Despite strong resistance in some quarters to its merger with Compaq Computer Corp., a senior Hewlett-Packard Co. official said Wednesday that the merger preparations will continue as planned, and that they expect to secure enough shareholder support to push the deal through.
“Despite the tendency for some people to declare the (merger) process is over and done with, the truth is that we are in the very early stages of the process,” Webb McKinney, president of HP’s business customer organization and head of the HP-Compaq integration team, said during a conference call. “Eighty-two per cent of share-owners have not made preliminary statements as to how they might vote.”
The proposed multibillion-dollar deal has come under increased scrutiny after the David and Lucile Packard Foundation said last week that it planned to oppose the merger when it goes to a shareholder vote, which is expected to happen early next year. The foundation holds a 10.4 per cent stake in HP, and joined Hewlett family members and other organizations that have already voiced opposition to the deal. Together, these opponents hold about 18 percent in total of HP’s outstanding shares.
HP’s McKinney said both companies plan to continue with the merger despite the objections from the Hewlett and Packard families.
“Both boards have reiterated their full support for the merger,” McKinney said. “There is no thinking of calling the merger off.”
McKinney charged that too much emphasis has been placed on the two companies’ PC businesses and how they would fit together.

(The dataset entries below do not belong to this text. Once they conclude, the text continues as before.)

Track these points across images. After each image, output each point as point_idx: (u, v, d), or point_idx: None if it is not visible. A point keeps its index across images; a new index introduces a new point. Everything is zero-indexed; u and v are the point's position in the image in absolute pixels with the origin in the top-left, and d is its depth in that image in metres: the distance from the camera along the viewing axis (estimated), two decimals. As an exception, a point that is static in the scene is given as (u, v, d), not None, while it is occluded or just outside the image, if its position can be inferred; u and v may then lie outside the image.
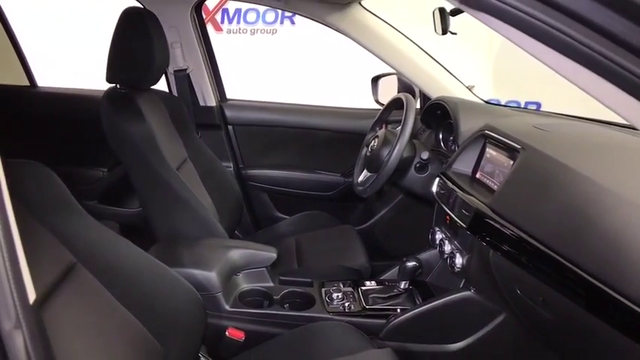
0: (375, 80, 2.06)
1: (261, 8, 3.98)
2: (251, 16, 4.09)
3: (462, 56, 1.98)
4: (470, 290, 1.29)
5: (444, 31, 1.31)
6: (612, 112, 0.58)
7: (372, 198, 2.10)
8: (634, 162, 1.05)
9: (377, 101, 2.07)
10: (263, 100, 2.23)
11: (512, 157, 1.20)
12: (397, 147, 1.48)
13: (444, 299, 1.30)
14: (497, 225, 1.09)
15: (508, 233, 1.05)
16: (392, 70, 1.94)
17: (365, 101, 2.17)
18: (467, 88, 1.90)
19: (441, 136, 1.77)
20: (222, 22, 4.04)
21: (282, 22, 4.06)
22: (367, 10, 1.79)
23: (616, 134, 1.25)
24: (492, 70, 2.93)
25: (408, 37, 1.85)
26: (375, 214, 2.10)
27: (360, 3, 1.77)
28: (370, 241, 1.92)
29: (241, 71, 2.60)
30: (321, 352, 1.16)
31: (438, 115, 1.70)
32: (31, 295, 0.50)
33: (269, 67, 3.81)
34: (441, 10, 1.29)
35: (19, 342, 0.47)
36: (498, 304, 1.24)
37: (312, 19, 1.82)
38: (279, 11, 3.91)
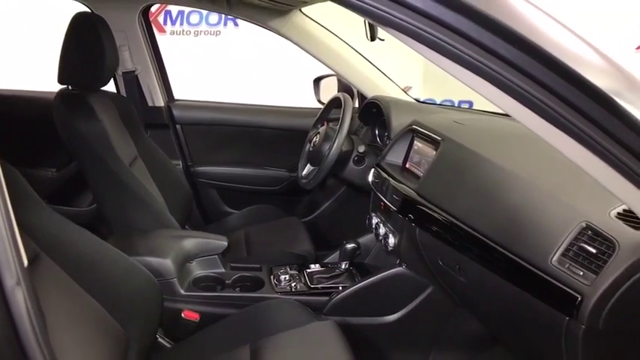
0: (317, 81, 2.20)
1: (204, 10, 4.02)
2: (194, 18, 4.12)
3: (402, 60, 2.17)
4: (402, 267, 1.46)
5: (372, 38, 1.48)
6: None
7: (316, 191, 2.24)
8: (532, 148, 1.24)
9: (319, 101, 2.21)
10: (209, 100, 2.32)
11: (435, 148, 1.38)
12: (336, 142, 1.63)
13: (380, 275, 1.46)
14: (421, 207, 1.26)
15: (430, 213, 1.23)
16: (332, 72, 2.09)
17: (306, 100, 2.31)
18: (399, 87, 2.09)
19: (376, 132, 1.94)
20: (165, 23, 4.04)
21: (225, 24, 4.12)
22: (307, 16, 1.92)
23: (519, 125, 1.46)
24: (430, 72, 3.17)
25: (345, 42, 2.00)
26: (319, 207, 2.24)
27: (300, 10, 1.91)
28: (315, 231, 2.06)
29: (186, 72, 2.66)
30: (271, 327, 1.28)
31: (374, 112, 1.87)
32: (25, 260, 0.59)
33: (213, 68, 3.85)
34: None
35: (20, 297, 0.57)
36: (426, 277, 1.42)
37: (256, 24, 1.94)
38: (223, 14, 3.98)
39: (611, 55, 0.66)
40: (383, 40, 1.45)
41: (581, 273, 0.82)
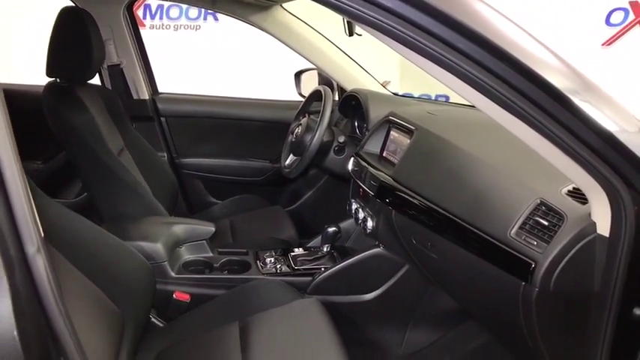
0: (298, 75, 2.28)
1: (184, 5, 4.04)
2: (174, 12, 4.13)
3: (381, 55, 2.26)
4: (379, 247, 1.56)
5: (350, 33, 1.56)
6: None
7: (298, 181, 2.33)
8: (496, 136, 1.35)
9: (300, 94, 2.29)
10: (192, 93, 2.38)
11: (409, 137, 1.48)
12: (317, 133, 1.72)
13: (359, 256, 1.56)
14: (397, 191, 1.37)
15: (405, 196, 1.33)
16: (313, 66, 2.18)
17: (286, 94, 2.39)
18: (377, 81, 2.18)
19: (356, 123, 2.03)
20: (145, 17, 4.05)
21: (205, 19, 4.15)
22: (288, 11, 2.00)
23: (485, 116, 1.57)
24: (407, 68, 3.28)
25: (326, 37, 2.09)
26: (301, 196, 2.33)
27: (281, 5, 1.99)
28: (297, 219, 2.15)
29: (166, 66, 2.70)
30: (258, 305, 1.36)
31: (353, 105, 1.96)
32: (41, 231, 0.66)
33: (193, 62, 3.88)
34: None
35: (40, 264, 0.64)
36: (402, 257, 1.52)
37: (237, 19, 2.01)
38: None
39: (567, 57, 0.77)
40: (360, 35, 1.54)
41: (535, 243, 0.93)
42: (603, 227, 0.84)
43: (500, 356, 1.47)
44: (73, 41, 1.55)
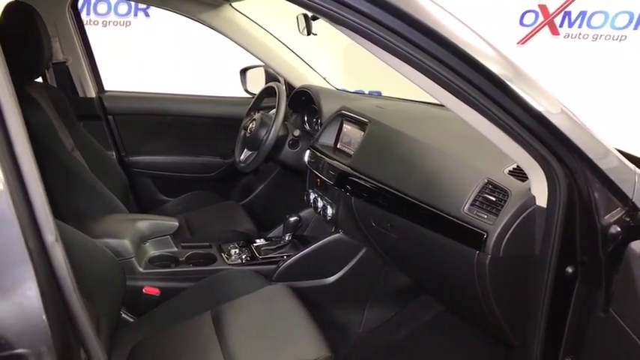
0: (244, 72, 2.34)
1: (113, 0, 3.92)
2: (102, 8, 4.00)
3: (317, 52, 2.36)
4: (339, 233, 1.67)
5: (309, 33, 1.65)
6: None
7: (249, 176, 2.39)
8: (441, 125, 1.51)
9: (246, 90, 2.35)
10: (139, 90, 2.36)
11: (363, 129, 1.60)
12: (274, 127, 1.79)
13: (320, 242, 1.66)
14: (355, 179, 1.48)
15: (364, 183, 1.45)
16: (259, 63, 2.24)
17: (219, 89, 2.43)
18: (323, 78, 2.29)
19: (305, 118, 2.13)
20: (70, 12, 3.87)
21: (135, 15, 4.04)
22: (237, 10, 2.05)
23: (429, 108, 1.72)
24: (341, 64, 3.42)
25: (273, 35, 2.16)
26: (254, 190, 2.39)
27: (230, 4, 2.03)
28: (252, 212, 2.20)
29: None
30: (228, 294, 1.41)
31: (303, 100, 2.05)
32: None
33: (125, 59, 3.77)
34: (305, 16, 1.64)
35: (58, 252, 0.67)
36: (360, 240, 1.64)
37: (187, 17, 2.03)
38: (133, 3, 3.90)
39: (500, 49, 0.91)
40: (316, 34, 1.63)
41: (485, 216, 1.07)
42: (541, 199, 1.00)
43: (452, 325, 1.63)
44: (21, 37, 1.51)
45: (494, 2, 3.56)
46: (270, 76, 2.27)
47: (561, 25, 3.59)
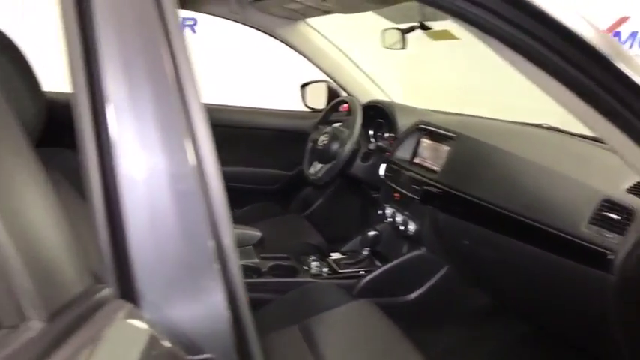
0: (304, 86, 2.36)
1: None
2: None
3: (381, 69, 2.38)
4: (420, 250, 1.65)
5: (403, 47, 1.67)
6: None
7: (310, 188, 2.39)
8: (538, 142, 1.47)
9: (306, 105, 2.37)
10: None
11: (447, 144, 1.58)
12: (350, 140, 1.79)
13: (403, 258, 1.64)
14: (444, 194, 1.46)
15: (455, 199, 1.42)
16: (321, 79, 2.26)
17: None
18: (388, 95, 2.29)
19: (372, 132, 2.12)
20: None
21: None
22: (311, 26, 2.07)
23: (516, 126, 1.69)
24: (408, 84, 3.43)
25: (342, 51, 2.18)
26: (314, 203, 2.38)
27: (305, 20, 2.06)
28: (314, 226, 2.19)
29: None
30: (314, 307, 1.40)
31: (371, 115, 2.05)
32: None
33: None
34: (401, 30, 1.66)
35: (233, 256, 0.67)
36: (444, 258, 1.61)
37: (263, 32, 2.06)
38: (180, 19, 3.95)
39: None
40: (405, 49, 1.65)
41: (610, 235, 1.04)
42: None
43: (537, 348, 1.58)
44: None
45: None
46: (332, 91, 2.28)
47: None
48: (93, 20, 0.59)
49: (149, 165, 0.61)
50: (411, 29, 1.65)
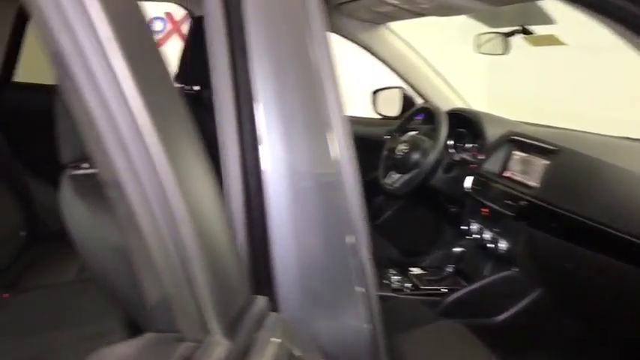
0: (376, 93, 2.29)
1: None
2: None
3: (461, 75, 2.28)
4: (510, 270, 1.53)
5: (503, 53, 1.58)
6: None
7: (381, 198, 2.30)
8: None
9: (377, 112, 2.30)
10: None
11: (547, 157, 1.46)
12: (435, 151, 1.71)
13: (492, 278, 1.53)
14: (549, 212, 1.34)
15: (560, 217, 1.30)
16: (391, 85, 2.18)
17: None
18: (465, 102, 2.19)
19: (451, 142, 2.02)
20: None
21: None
22: (392, 31, 2.01)
23: (624, 141, 1.54)
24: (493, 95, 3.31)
25: (422, 57, 2.10)
26: (385, 212, 2.30)
27: (385, 24, 2.00)
28: (385, 237, 2.11)
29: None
30: (399, 325, 1.33)
31: (452, 124, 1.96)
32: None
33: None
34: (503, 33, 1.58)
35: (369, 269, 0.61)
36: (537, 280, 1.49)
37: (343, 36, 2.01)
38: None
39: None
40: (506, 54, 1.55)
41: None
42: None
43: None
44: None
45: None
46: (407, 99, 2.20)
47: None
48: (243, 20, 0.56)
49: (292, 165, 0.58)
50: (512, 33, 1.55)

HP draws a large chunk of its revenue from the sale of printing and imaging products, and some critics of the deal have said that the low-margin PC market would dilute profits from that part of its business.
The merger really revolves around benefits the companies could gain by combining their high-end server business, as well as their software and services efforts, McKinney said.
The two firms are working to resolve concerns among users about which products will continue to be supported after the merger, and how the combined company will take care of its shared customers, McKinney said.
Still, some users have said that at the top of their list of concerns is uncertainty about whether or not the deal will go ahead.
“From a user’s perspective the worst part of the merger, at the moment, is the uncertainty the merger will actually take place,” said Kees denHartigh, systems and network analyst at the University of Alberta, in a recent interview. “With the deal being on shaky ground, there seems to be a loss of confidence with both HP and Compaq.”
Other users have contested the assertion from HP and Compaq officials that Michael Capellas, chairman and chief executive officer at Compaq, brings valuable experience to the merger from his company’s past acquisition of Digital Equipment Corp.
“That deal was a problem to a lot of customers,” Jean Norton, president of Sysnet Staffing Inc., said recently. “The integration between the two very different companies was a challenge. Compaq had a lot to learn, and the learning was slow.”